Academic highlight: Pfander questions the power of the Chief Justice to appoint “inferior Officers”
on Jul 31, 2013 at 1:44 pm
By statute, the Chief Justice of the United States has the power to fill positions in the judicial bureaucracy, as well as to appoint judges to specialized courts such as those created by the Foreign Intelligence Surveillance Act (FISA). Many commentators have questioned this broad appointment power on policy grounds, and a recent front-page article in The New York Times scrutinized Chief Justice John Roberts’ appointments to the FISA courts. Now, Professor Jim Pfander enters the debate with a more immediate question: Does the Chief Justice have the constitutional authority to make such appointments?

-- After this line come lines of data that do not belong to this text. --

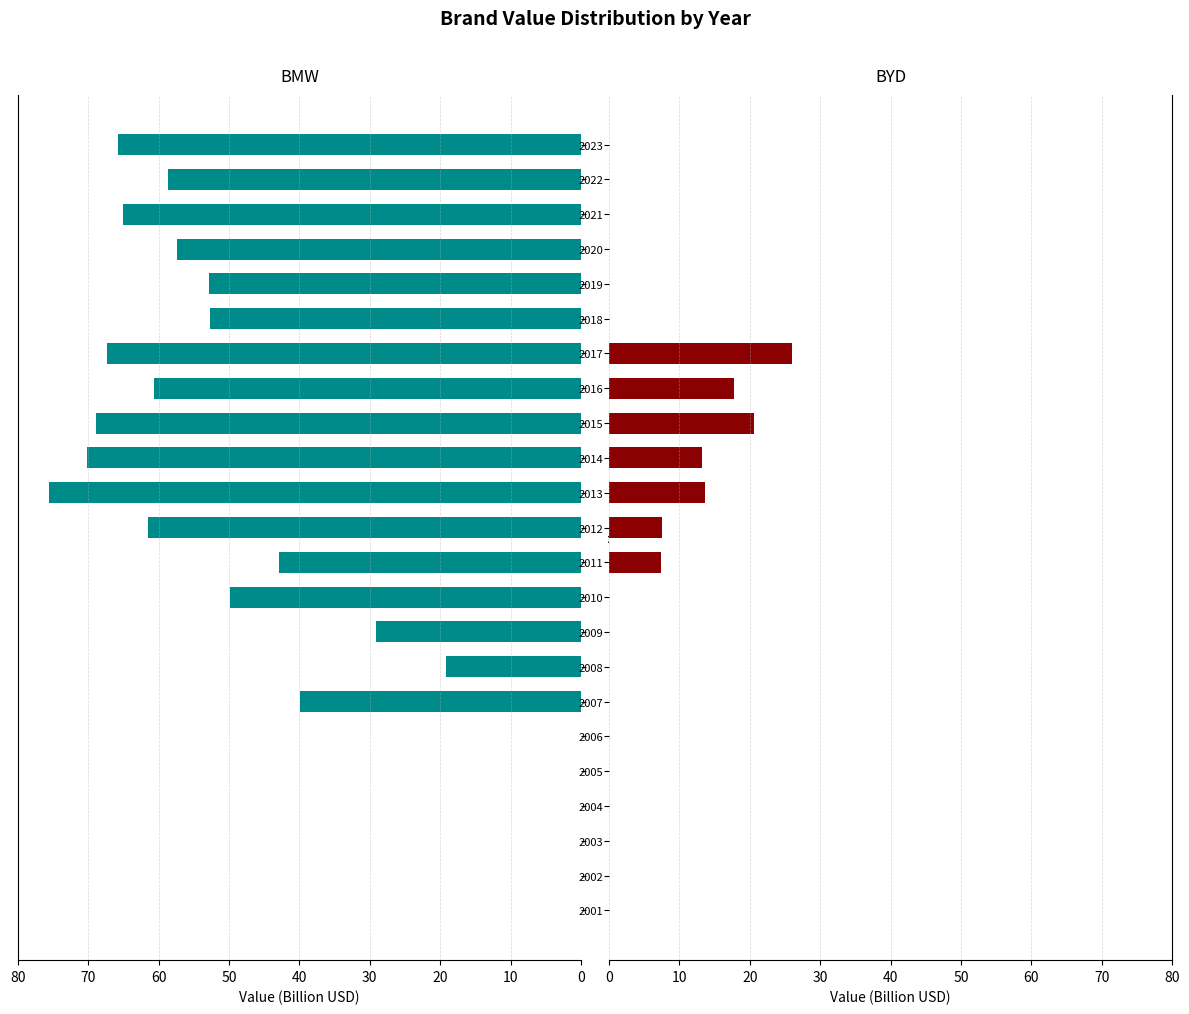

Rank the series by their average value, from highest to lowest.

BMW, BYD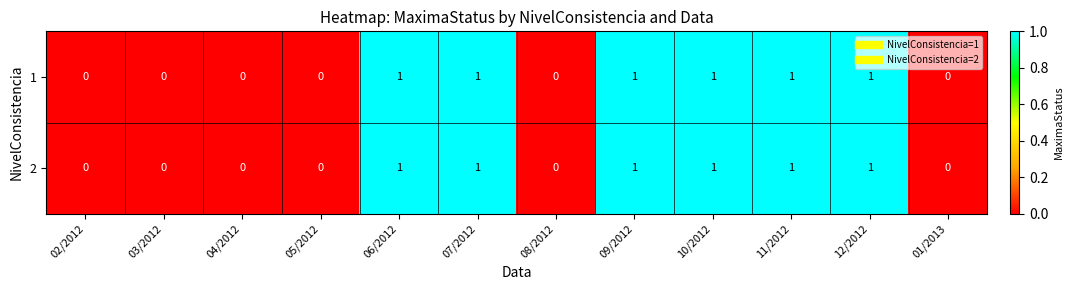

What is the sum of all 2 values?

6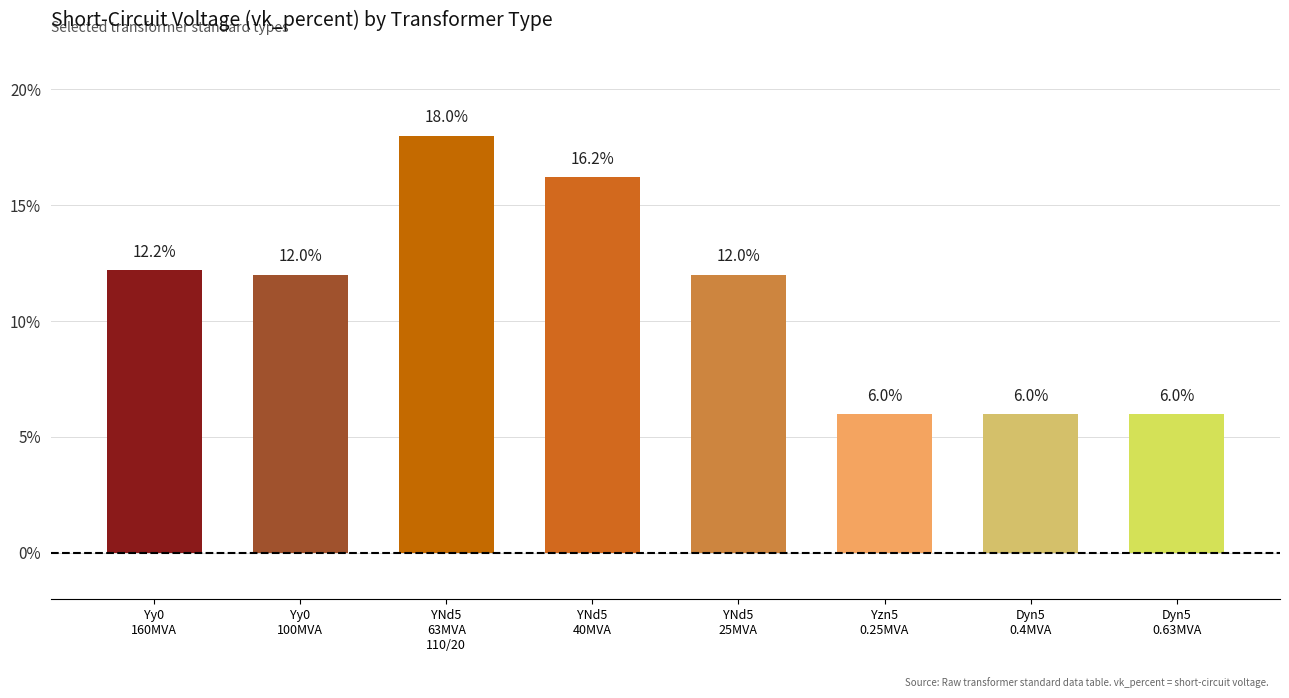

Which category has the highest value across all series?

YNd5
63MVA
110/20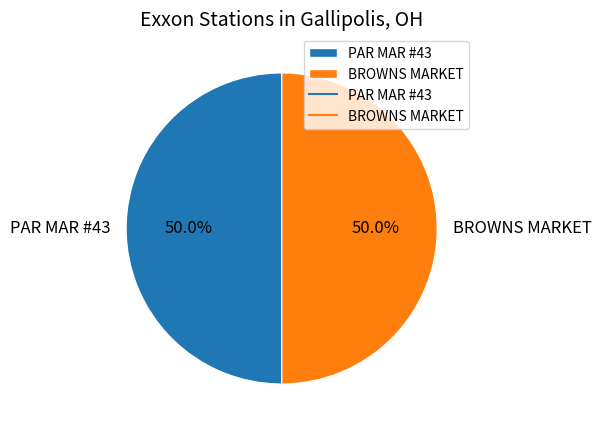

How many slices are in this pie chart?

2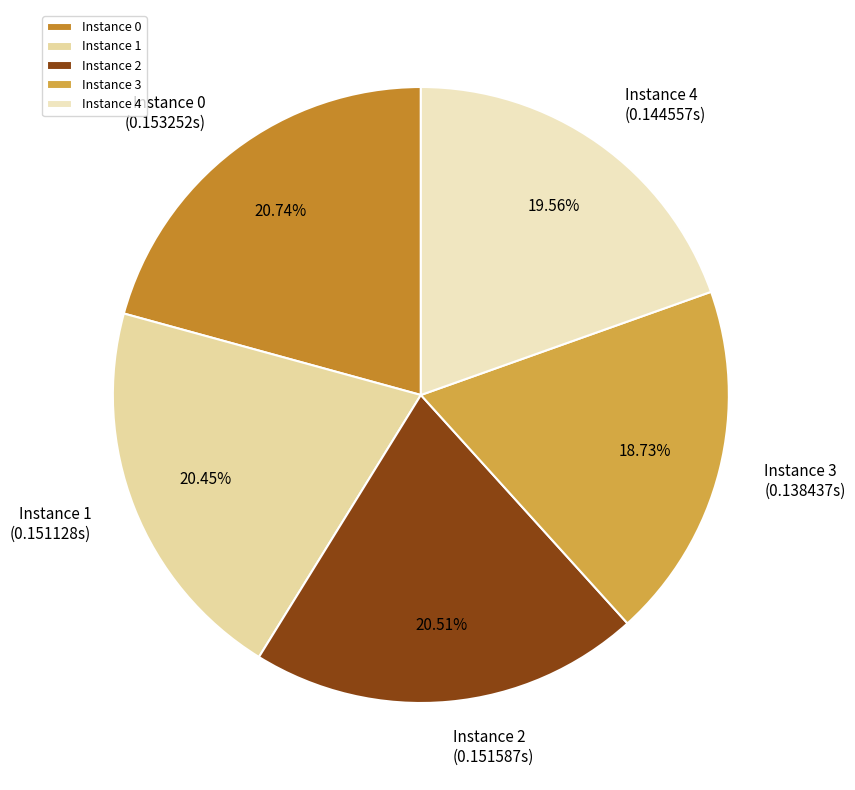

Is there any slice that represents more than half of the pie?

No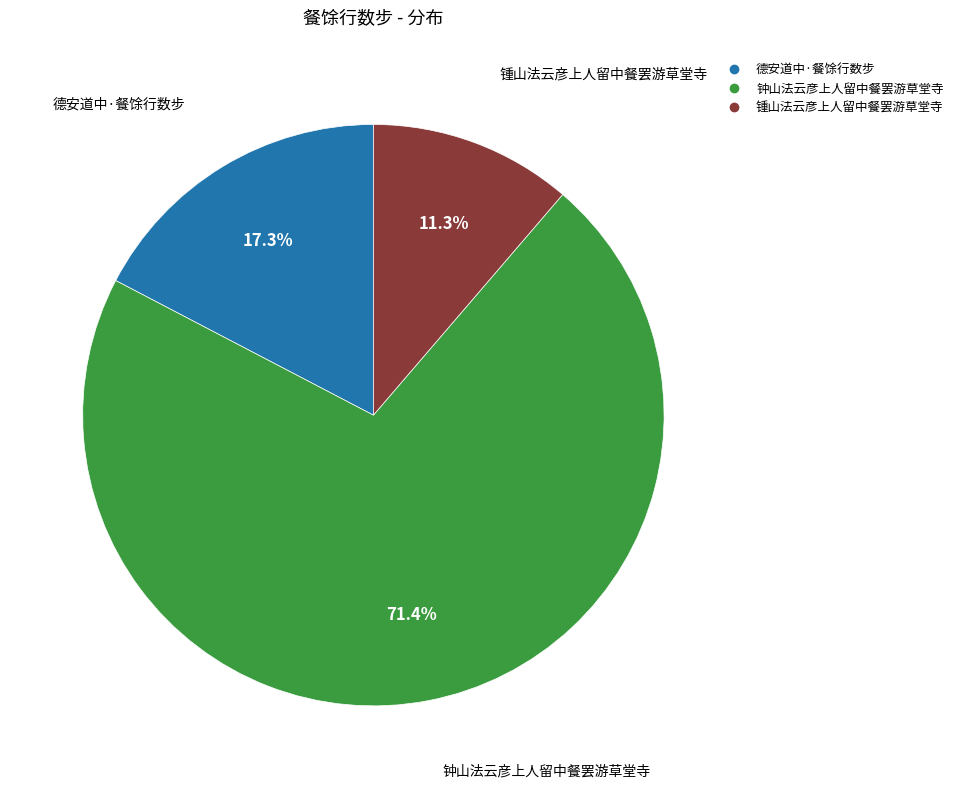

The 德安道中·餐馀行数步 slice represents 17% of the pie. True or false?

True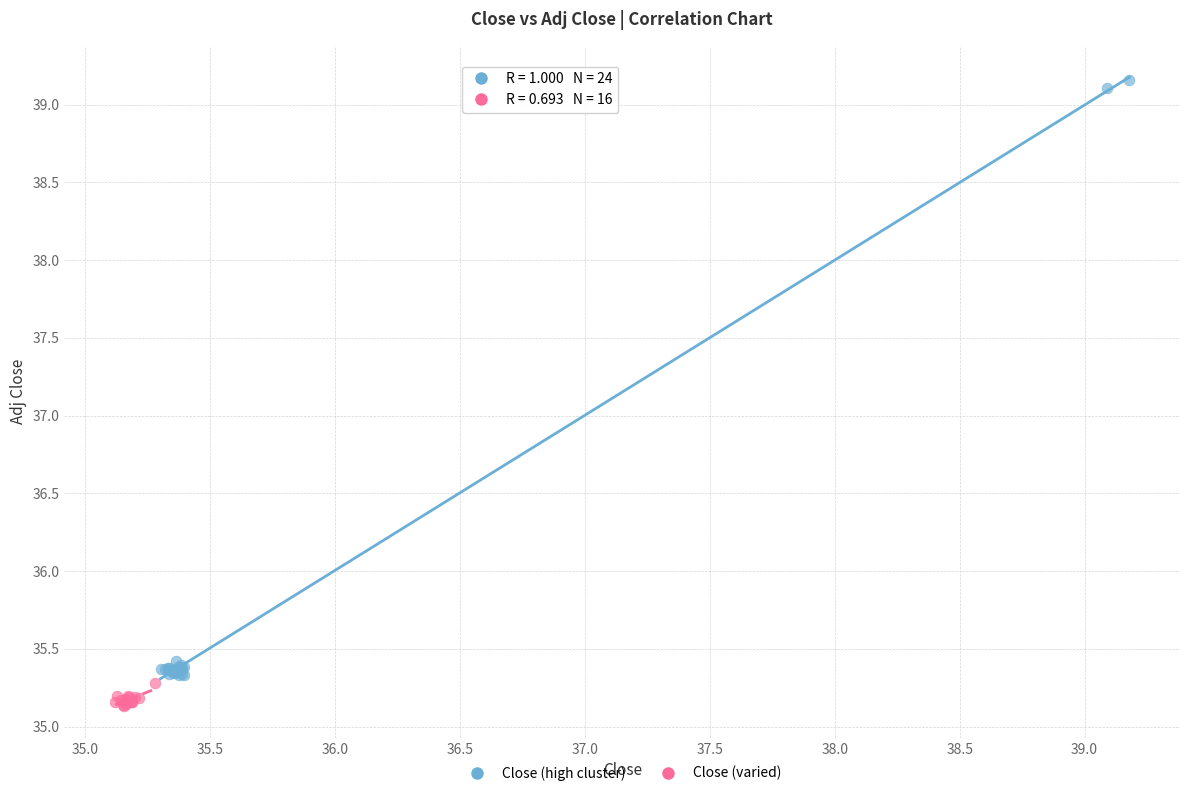

Which series contains the highest Y value?

Close (high cluster)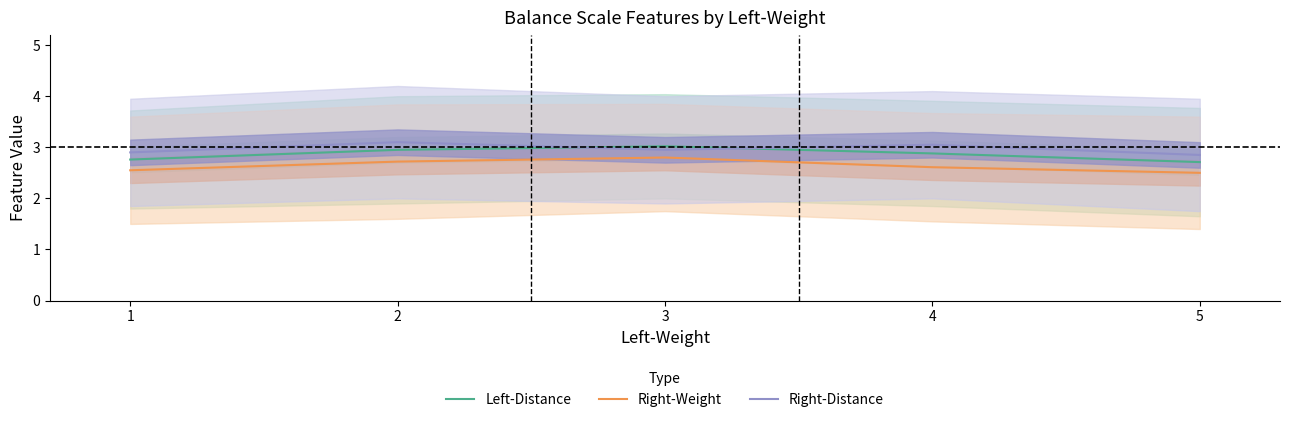

Reading left to right, list all the values displayed in this chart.

Left-Distance: 1=2.8	2=3.0	3=3.0	4=2.9	5=2.7
Right-Weight: 1=2.5	2=2.7	3=2.8	4=2.6	5=2.5
Right-Distance: 1=2.9	2=3.1	3=3.0	4=3.0	5=2.9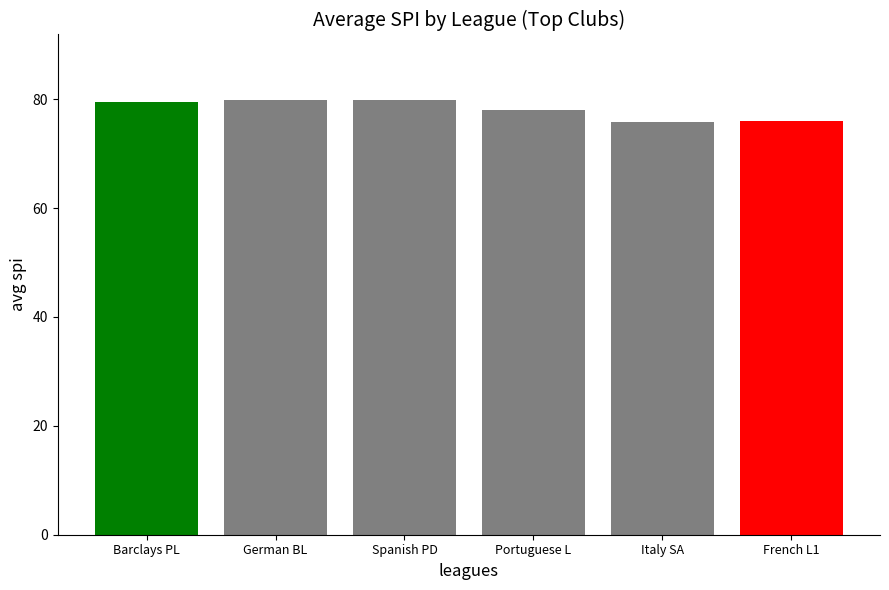

Are the bars grouped side by side (vs. stacked)?

No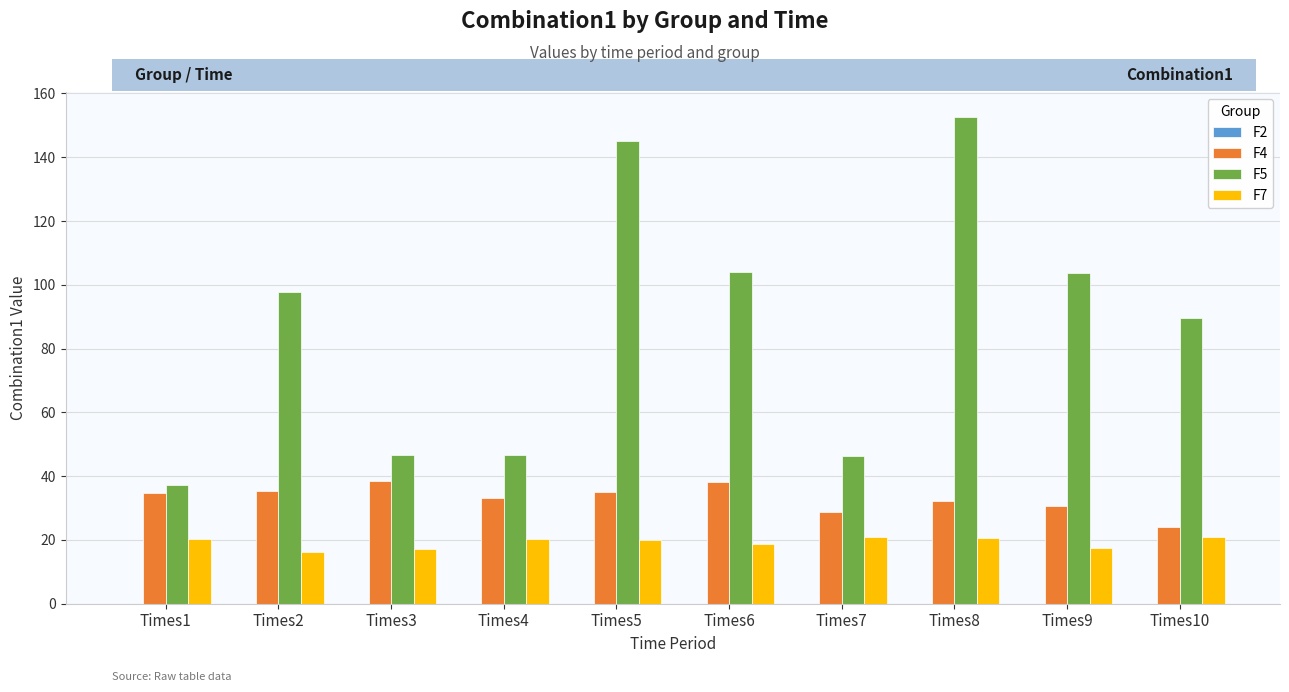

Which label corresponds to the largest value in the chart?

Times8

Pfander starts with the text. Article II allows Congress to assign the power to appoint “inferior Officers” in the President, the heads of departments, and the “Courts of Law”; nowhere does it allow Congress to vest this power in the Chief Justice of the United States. Pfander bolsters his textual argument with evidence that the Framers gave the appointed power to an entire court, rather than an individual judge, to put a stop to the corrupt eighteenth-century judicial practice of selling such offices to the highest bidder. And Pfander notes that the nation’s first Chief Justice, John Jay, did not assume for himself the power to make appointments, but rather was careful to let the Court as a whole make these decisions.
As Pfander acknowledges, however, scholars such as Judith Resnik, Lane Dilg, and Theodore Ruger have concluded that a “court of law” can reasonably be read as synonymous with the Chief Justice of that court. Moreover, in Freytag v. Commissioner of Internal Revenue, the Supreme Court upheld a statute granting the chief judge of the Tax Court the power to appoint inferior judges on that court, which suggests the Supreme Court itself had no problem stretching the meaning of “court of law” to cover the judge heading that court. In light of that scholarly consensus and Supreme Court precedent, Pfander’s revisionist view might not prevail, but he has certainly made us think hard about a practice that has been long assumed to be constitutionally sound.